ヅオンさんが中庭に出る時には、特製の車いすに乗せて引っ張り、父親が寝台車まで運ぶ。母親は、腕の力もよわり、体の調子が悪くて娘を運ぶことはできません。「昔は政府から車いすが支給されましたが、高すぎて、使えませんでした。それで、自分で買って、少し調整しました」
個々の患者の状態に合った機具などは、政府から支給されないのです。あてがいぶちです。
 
「今の娘の状態は、何もできませんので、全部親がやらなくてはなりません。」(ニョーさん)
 
今のお二人の心配の種は何ですか?
「もし私たち二人が死んだら、娘がどうなるか。ということです」
 
ベーさんに、戦争の経験はないかどうか聞いてみました。
「1966年から駅員になりました。駅員の時は、武器や物資を運びました。最初は、バックザン省のKepという駅(省都バックザン市の北のランザン郡にある駅)で1年間勤務、その後ランソン省のドンダン駅(北村註:これは、1979年2月17日〜3月16日までの中越戦争に備えて派遣されたと推測します。これを第三次インドシナ戦争と呼びます)で、列車で運んできた武器・弾薬をトラックに移し替える仕事でした。(北村註:Beさんの記憶が薄くなっているようで、隣のVAVAの男性は、ドンダン駅ではなくて、ランソン駅だと主張しています。しかし、いずれにしろ、中越戦争が始まって、1979年にバクザンに戻ってきたそうです)1986年に駅員から引退しました。」
 
御主人のニョーさんは、現在は無職です。ニョーさんは、戦争で負傷しているので、傷病手当として毎月230万ドン、妻のベーさんは、毎月300万ドン受けているそうです。
 
この後、フオンさんの足浴に移りました。
           
高野さんと本郷さんたちが浴剤を使って交流を深めてくれました。
          
学生さんが歌を歌うと、ヅオンさんは喜びました。
         

          
     高野さんが弾いてくれたロールピアノは有効でした。
          
イケメンの一色君には好感をもっていたようです。
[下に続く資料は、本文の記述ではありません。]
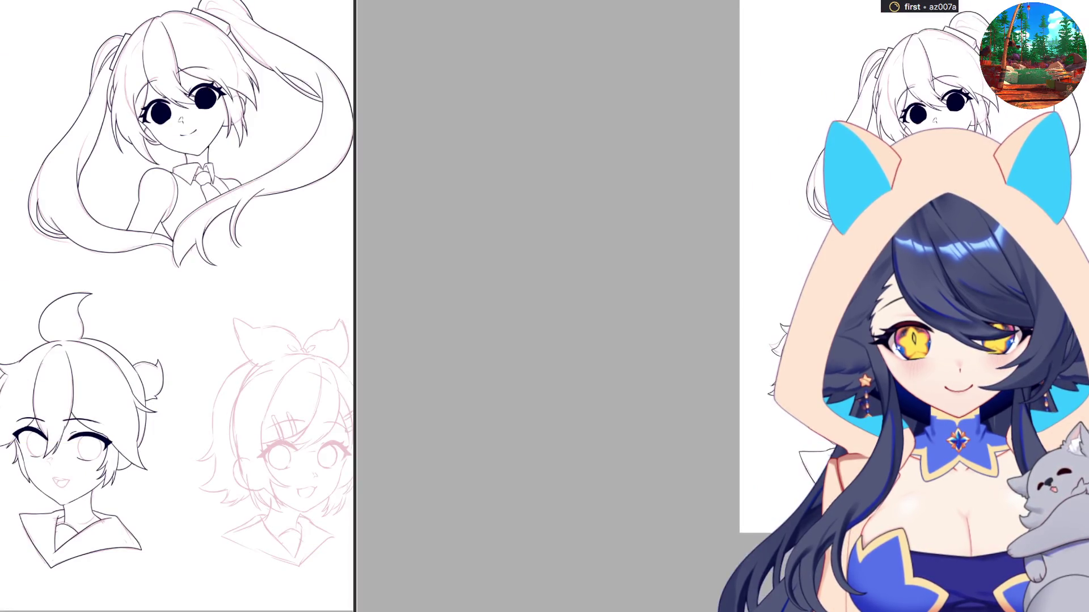
scroll(737, 255, up, 3)
scroll(778, 449, up, 2)
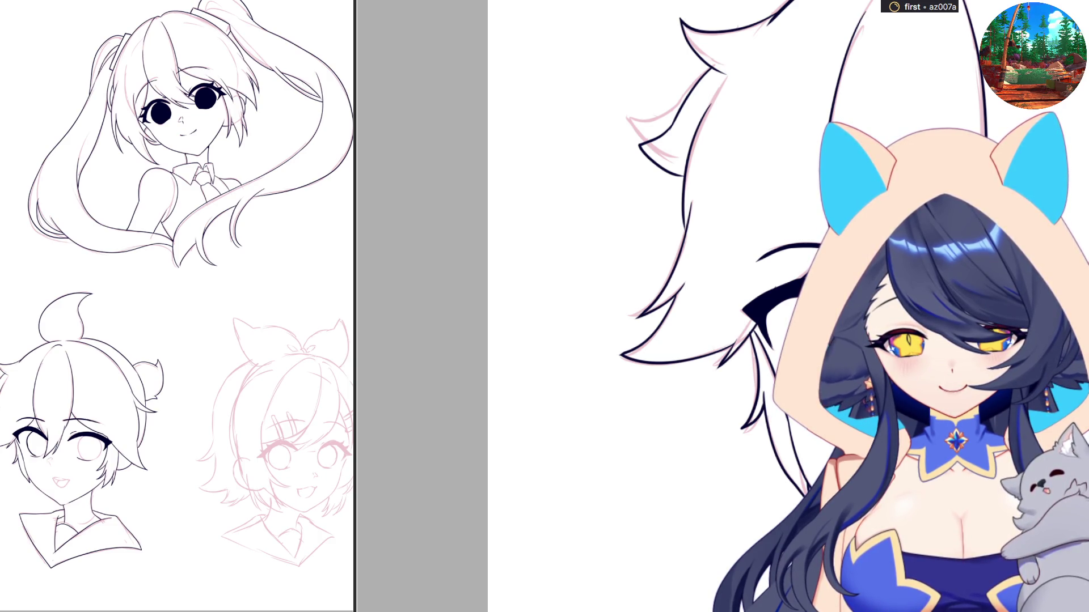
drag(42, 448, 33, 444)
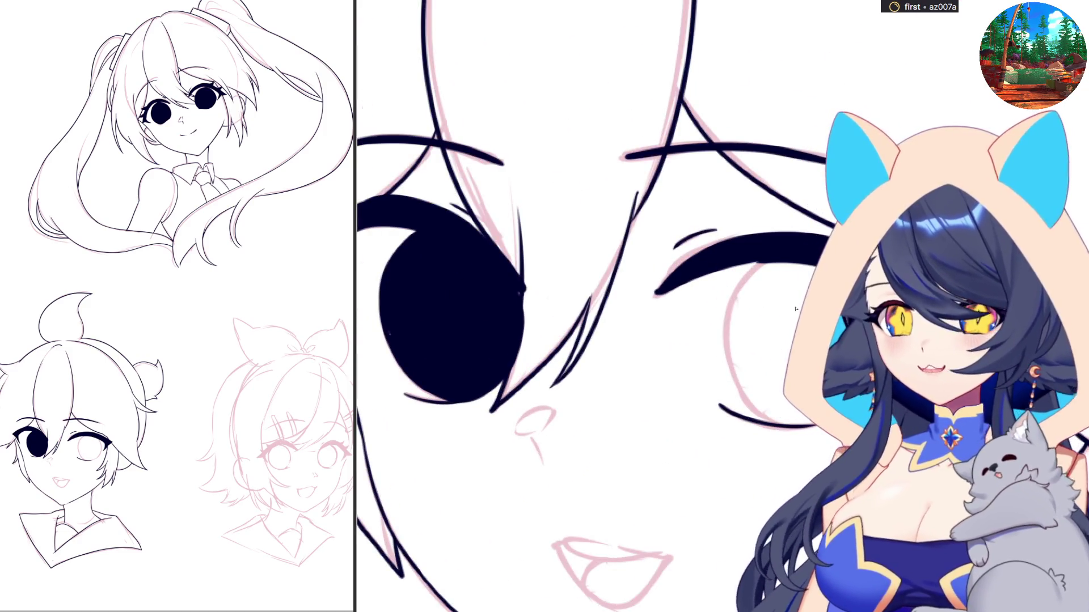
Draw the outline of the boy's other eye from the upper lid down, redoing it until rounder
drag(768, 260, 756, 409)
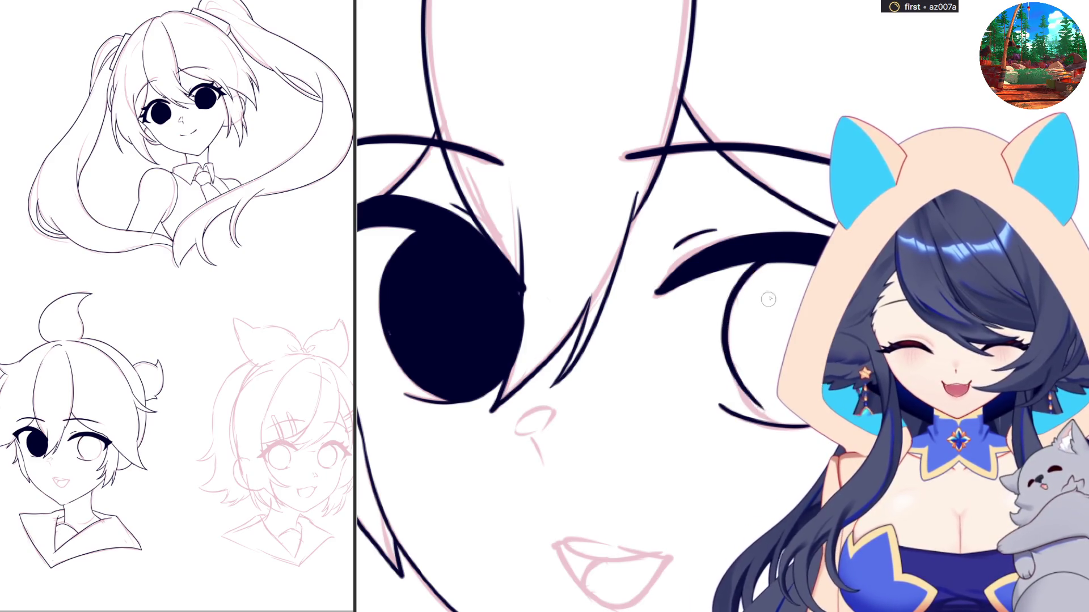
key(ctrl+z)
drag(752, 264, 752, 410)
key(ctrl+z)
記念写真を撮る時に、一色君を側に呼んでいました。
 
その後、支援の寄付と衣類を贈呈し、記念撮影をして失礼しました。
       

        歌里君からニョーさん(青い帽子の人)に衣類の支援を。
        
        野崎教授から奥さんのベーさんに寄付が贈られました。

        
   イケメン一色君がヅオンさんの隣りに呼ばれました。

ここで学んだことは何でしょうか。
「両親の死後、娘はどうなるか・・」といういずこにも共通する子に対する親の心配です。
ベトナム社会に介護制度を持ち込むのはさほど難しくないですが、近隣の社会でも面倒をみていく地域の共助精神をどう育んでいくか・・。
そして、そういう家庭の悩みを吐露する場所や機会が、極めて少ないことを感じました。
さらに、
変形の車いす(写真)・・これは体が楽に収まる形ではありません・・個々のニーズに合うものを与えていく姿勢が必要でしょう。全員に合うものは、つまり個々には合わない・・・ということではないでしょうか。